According to a recent Nature Sustainability study, heat and pressure fused silk fibers into a dense, transparent material with tensile toughness greater than bone and nearly as high as Kevlar fibers. The paper said the fiber also degrades more easily than artificial materials, making it a possible component in sustainable technologies.
Chunmei Li, a study co-author and biomedical engineer at Tufts University, told Gizmodo the “fused silk” is transparent in the visible range and has optical properties relevant for next-generation wireless and imaging technologies.

The paper said humans began extracting silk from silkworms as early as 8,500 years ago. It also said silk’s chemical organization has attracted a “resurgence of interest” in recent years for high-tech materials in biomedical engineering, energy generation, food preservation and sensors.
“The initial question stemmed from a long-standing problem in processing natural biopolymers,” Li said.
Natural silk has “impressive mechanical and functional properties,” Li added, but processing silk has required a “slow, chemically intensive” process that “can destroy the hierarchical structure that gives silk many of its useful properties.”

Li said the new method does not need extensive chemical processing because researchers “simply align the fibers and apply heat and pressure, and they fuse together in one step,” according to a Tufts statement.
For the study, Li and colleagues treated commercially available silk fibers with sodium carbonate to remove the sticky covering produced by silk moths.
“The goal was not only to see whether the fibers could be fused directly, but also to understand what was happening during the process, how the fibers came together, how the structure changed, and why the final material performed well,” Li told Gizmodo.
The researchers said the key was finding the right hot-pressing range. If the temperature and pressure were too low, the silk became too limp. If they were too high, the silk became brittle or broke down.

The team settled on a range between 125 and 215 degrees Celsius and between 1,900 and 9,800 atmospheres of pressure. Under those conditions, the fibers bundled and fused into a new form that a statement said resembled wood in structure.
According to the statement, strong inter-fiber bonds help distribute stress through the material, producing a solid material that keeps the best properties of natural silk.
Researchers also carried out ballistics tests and confirmed the material was “as puncture-resistant as carbon-fiber-reinforced polymers” used in airplanes and cars, according to a University of Michigan statement on the findings.
The team also implanted some of the material in mice and found it slowly degraded, suggesting it could be useful for temporary medical implants.
The researchers said they now want to make the material more scalable and capable of supporting complex shapes.
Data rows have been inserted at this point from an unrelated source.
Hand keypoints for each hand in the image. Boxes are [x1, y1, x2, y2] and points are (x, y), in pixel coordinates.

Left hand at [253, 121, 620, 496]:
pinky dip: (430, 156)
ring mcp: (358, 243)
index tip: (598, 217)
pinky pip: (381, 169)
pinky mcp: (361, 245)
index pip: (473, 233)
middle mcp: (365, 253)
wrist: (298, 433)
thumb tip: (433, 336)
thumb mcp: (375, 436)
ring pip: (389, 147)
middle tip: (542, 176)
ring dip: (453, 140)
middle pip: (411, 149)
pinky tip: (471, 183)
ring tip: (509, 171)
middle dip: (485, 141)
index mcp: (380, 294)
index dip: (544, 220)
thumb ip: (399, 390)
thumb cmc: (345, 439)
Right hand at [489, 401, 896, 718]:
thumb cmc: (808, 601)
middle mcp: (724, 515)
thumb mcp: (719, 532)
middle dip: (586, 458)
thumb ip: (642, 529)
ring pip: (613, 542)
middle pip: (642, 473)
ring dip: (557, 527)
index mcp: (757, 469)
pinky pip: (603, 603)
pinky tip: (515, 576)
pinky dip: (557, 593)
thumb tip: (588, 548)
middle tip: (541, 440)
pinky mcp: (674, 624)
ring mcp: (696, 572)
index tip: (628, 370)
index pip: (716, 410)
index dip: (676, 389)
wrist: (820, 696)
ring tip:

They are also working on follow-up investigations and want industrial and commercial partners to test the fused silk in sensors and other technologies.
“Sustainable materials do not have to be weak or only symbolic replacements for plastics,” Li told Gizmodo. “Some natural materials are highly engineered by nature, and silk is one of them. Sustainability can come from better design, better processing, and a deeper understanding of materials that already exist in nature.”